- The Subregions of Northeast Brazil 1 • Meio-norte, 2 • Sertão, 3 • Agreste, 4 • Zona da Mata
- Coordinates: 21°07′12″S 42°56′34″W﻿ / ﻿21.1200°S 42.9428°W
- Country: Brazil

= Zona da Mata =

The Zona da Mata (/pt/, "Forest Belt") is the narrow coastal plain between the Atlantic Ocean and the dry agreste and sertão regions in the northeastern Brazilian states of Maranhão, Piauí, Rio Grande do Norte, Paraíba, Pernambuco, Alagoas, Sergipe and Bahia.

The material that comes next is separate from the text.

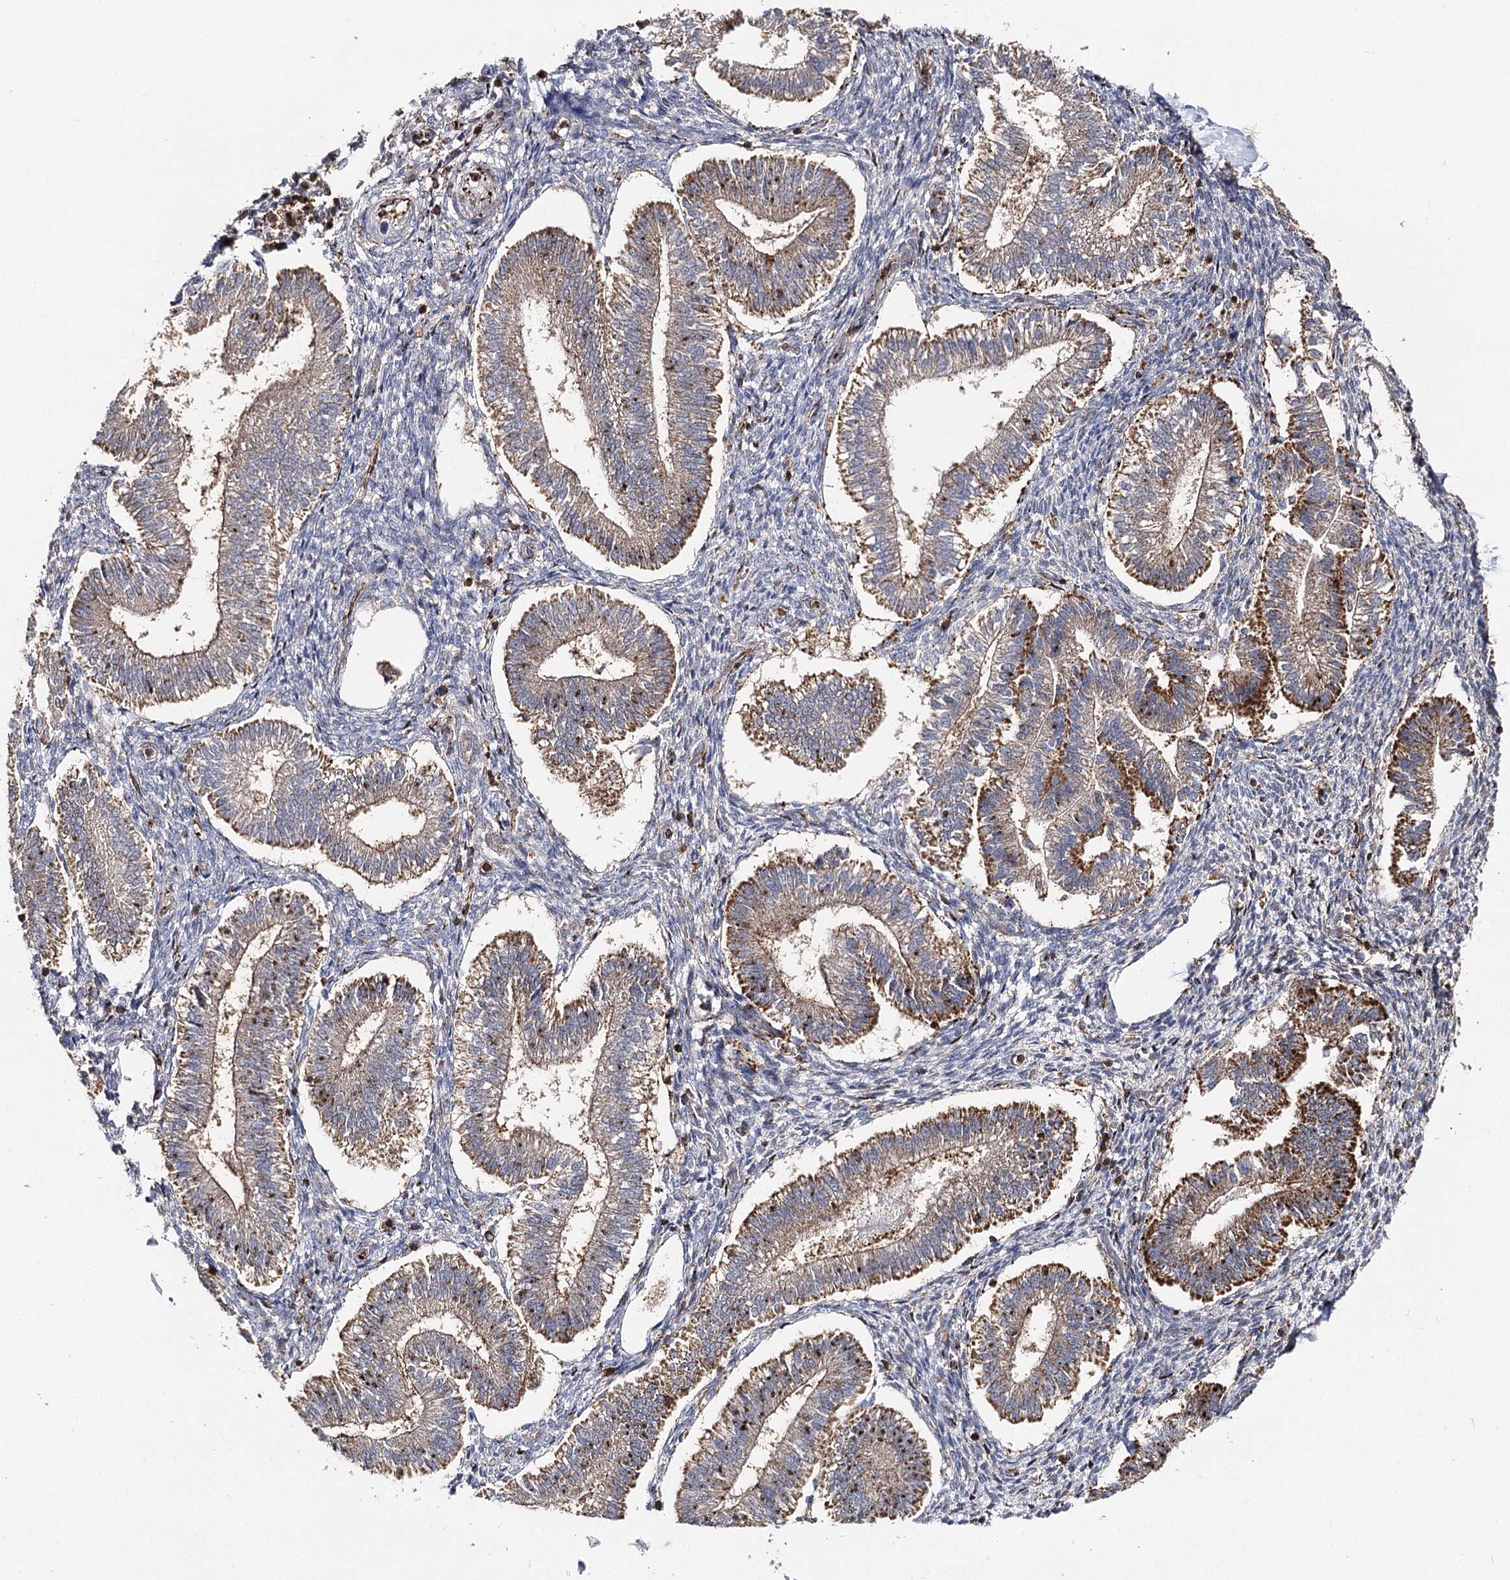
{"staining": {"intensity": "moderate", "quantity": "<25%", "location": "cytoplasmic/membranous"}, "tissue": "endometrium", "cell_type": "Cells in endometrial stroma", "image_type": "normal", "snomed": [{"axis": "morphology", "description": "Normal tissue, NOS"}, {"axis": "topography", "description": "Endometrium"}], "caption": "Human endometrium stained for a protein (brown) shows moderate cytoplasmic/membranous positive positivity in about <25% of cells in endometrial stroma.", "gene": "SEC24B", "patient": {"sex": "female", "age": 25}}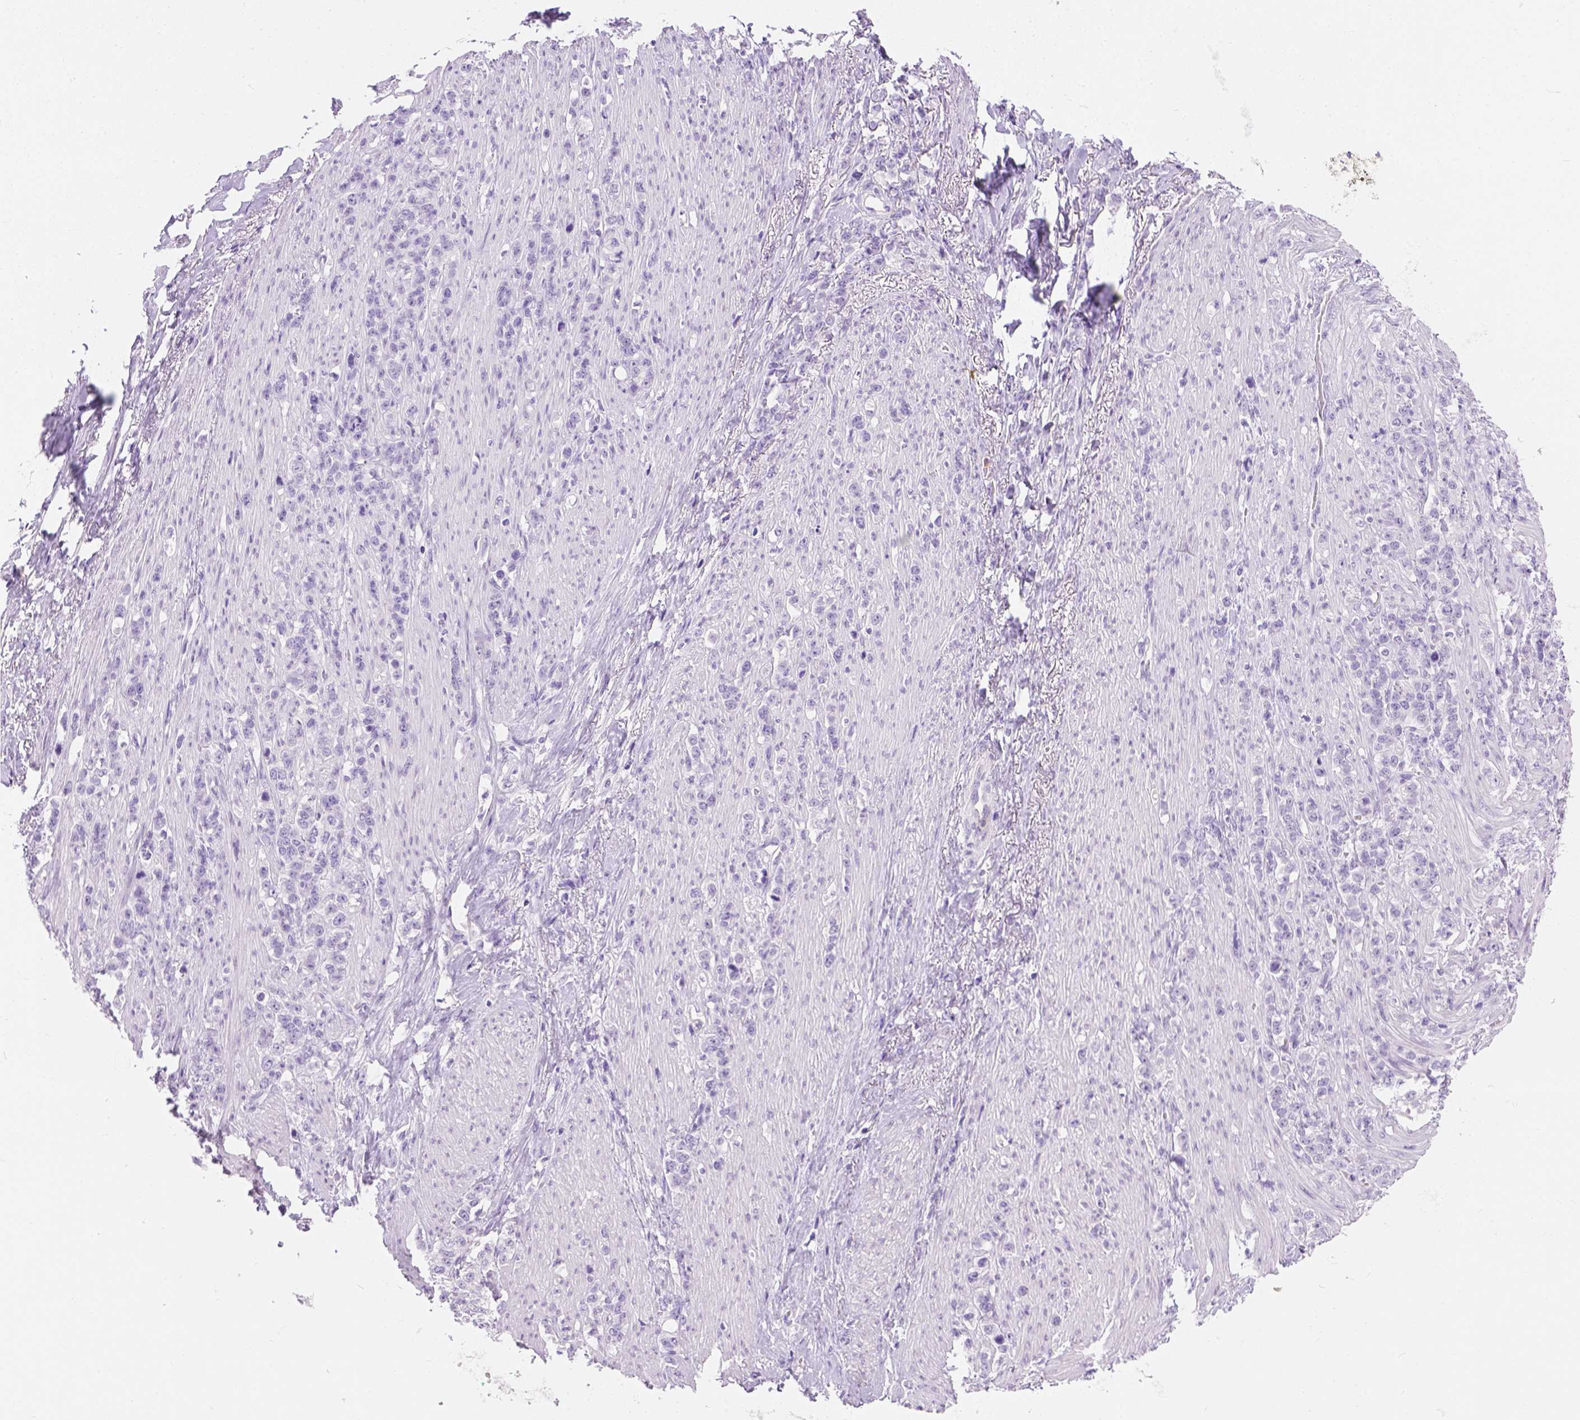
{"staining": {"intensity": "negative", "quantity": "none", "location": "none"}, "tissue": "stomach cancer", "cell_type": "Tumor cells", "image_type": "cancer", "snomed": [{"axis": "morphology", "description": "Adenocarcinoma, NOS"}, {"axis": "topography", "description": "Stomach, lower"}], "caption": "DAB immunohistochemical staining of human stomach cancer (adenocarcinoma) shows no significant expression in tumor cells.", "gene": "TMEM38A", "patient": {"sex": "male", "age": 88}}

The zona da mata consists of a narrow plain, generally about 50–100 km wide and very flat and low (below 100 m in elevation), below the northeastern edge of the Brazilian Highlands. The climate is tropical hot and wet (humid), with most rain coming from the southeasterly winds between April and July. Annual rainfall generally totals 1300–2000 mm, with averages in June as high as 300 mm.

Because the climate and soil of the zona da mata are excellent for the production of sugar cane, very little of the original Atlantic Rainforest vegetation remains. Most of the major cities of northeastern Brazil, including Recife, Salvador, Maceió, Aracaju and João Pessoa, are located in the zona da mata.